Em Portugal, a forma de tratamento você nem sempre é considerada muito educada, e, ainda hoje, fora da intimidade, não é raro associá-la a alguém que não é muito culto e tem falta de educação. A propósito deste pronome de tratamento, Celso Cunha e Lindley Cintra, na Nova Gramática do Português Contemporâneo (Lisboa, Edições João Sá da Costa, 1984, pág. 294), observam o seguinte (manteve-se a ortografia):
«[O valor] de tratamento igualitário ou de superior para inferior (em idade, em classe social, em hierarquia), e apenas este, [é] o que você possui no português europeu normal europeu, onde só excepcionalmente – e em certas camadas sociais altas – aparece como forma carinhosa de intimidade. No português de Portugal não é ainda possível, apesar de certo alargamento recente do seu emprego, usar você de inferior para superior, em idade, classe social ou hierarquia.»

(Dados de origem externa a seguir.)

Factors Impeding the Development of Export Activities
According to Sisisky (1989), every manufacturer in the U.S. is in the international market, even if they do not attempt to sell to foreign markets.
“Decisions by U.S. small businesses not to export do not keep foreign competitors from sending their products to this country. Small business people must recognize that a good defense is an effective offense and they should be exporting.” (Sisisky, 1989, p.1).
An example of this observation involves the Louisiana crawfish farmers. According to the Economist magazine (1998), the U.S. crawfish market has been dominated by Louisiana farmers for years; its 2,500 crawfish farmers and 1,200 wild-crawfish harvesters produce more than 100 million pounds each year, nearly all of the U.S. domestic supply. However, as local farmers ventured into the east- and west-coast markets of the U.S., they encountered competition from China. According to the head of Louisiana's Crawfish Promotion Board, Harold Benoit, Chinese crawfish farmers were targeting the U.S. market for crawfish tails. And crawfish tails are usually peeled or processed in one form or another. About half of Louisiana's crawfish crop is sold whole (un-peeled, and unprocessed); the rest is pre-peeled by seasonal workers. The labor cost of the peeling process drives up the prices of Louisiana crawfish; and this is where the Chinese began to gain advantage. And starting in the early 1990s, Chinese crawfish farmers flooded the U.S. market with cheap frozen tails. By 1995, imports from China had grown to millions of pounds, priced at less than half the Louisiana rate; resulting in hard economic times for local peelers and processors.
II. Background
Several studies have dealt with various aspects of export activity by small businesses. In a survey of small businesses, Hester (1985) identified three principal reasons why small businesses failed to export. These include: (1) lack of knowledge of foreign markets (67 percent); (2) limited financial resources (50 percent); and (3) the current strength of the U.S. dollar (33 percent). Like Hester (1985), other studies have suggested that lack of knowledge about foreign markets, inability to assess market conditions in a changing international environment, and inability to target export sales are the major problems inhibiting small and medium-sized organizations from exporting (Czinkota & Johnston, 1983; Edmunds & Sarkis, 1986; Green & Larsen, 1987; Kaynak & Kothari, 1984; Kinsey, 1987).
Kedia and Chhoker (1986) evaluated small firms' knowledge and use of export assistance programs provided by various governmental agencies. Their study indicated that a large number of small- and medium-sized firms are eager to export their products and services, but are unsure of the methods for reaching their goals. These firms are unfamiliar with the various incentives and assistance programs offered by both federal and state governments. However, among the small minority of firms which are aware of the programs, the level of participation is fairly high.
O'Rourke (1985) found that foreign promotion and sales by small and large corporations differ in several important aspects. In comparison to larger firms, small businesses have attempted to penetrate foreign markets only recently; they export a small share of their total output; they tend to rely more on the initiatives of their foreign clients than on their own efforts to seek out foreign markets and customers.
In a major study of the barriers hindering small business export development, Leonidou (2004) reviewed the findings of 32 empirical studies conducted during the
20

Quase trinta anos depois de estas palavras terem sido publicadas, a perspetiva por elas descrita ainda se mantém em Portugal, embora no passado a atitude fosse, em certos meios, mais exacerbada, quando se encarava o emprego de você (e não o uso da 3.ª pessoa do singular com um interlocutor) como traço de falta de trato em situações de comunicação. Não é possível identificar com segurança a origem factual das expressões em apreço, mas parece plausível que você fosse usado com serviçais, entre os quais se incluiriam, por exemplo, moços de estrebaria, que tinham um trabalho rude. Note-se, aliás, que, segundo o Dicionário Priberam da Língua Portuguesa, estrebaria é o local onde se recolhem cavalos e guardam arreios; não obstante, designa igualmente «um alojamento impróprio, imundo». Quem se julgasse superior a este grupo de criados deveria relacionar a estrebaria não só com os cavalos, aos quais se atribuía certa nobreza, mas também aos burros, animais rudes, do ponto de vista da tradição. No fundo, as expressões em causa seriam réplicas para significar que o tratamento por você não é recomendável, pois é mais usado por quem só sabe lidar com animais.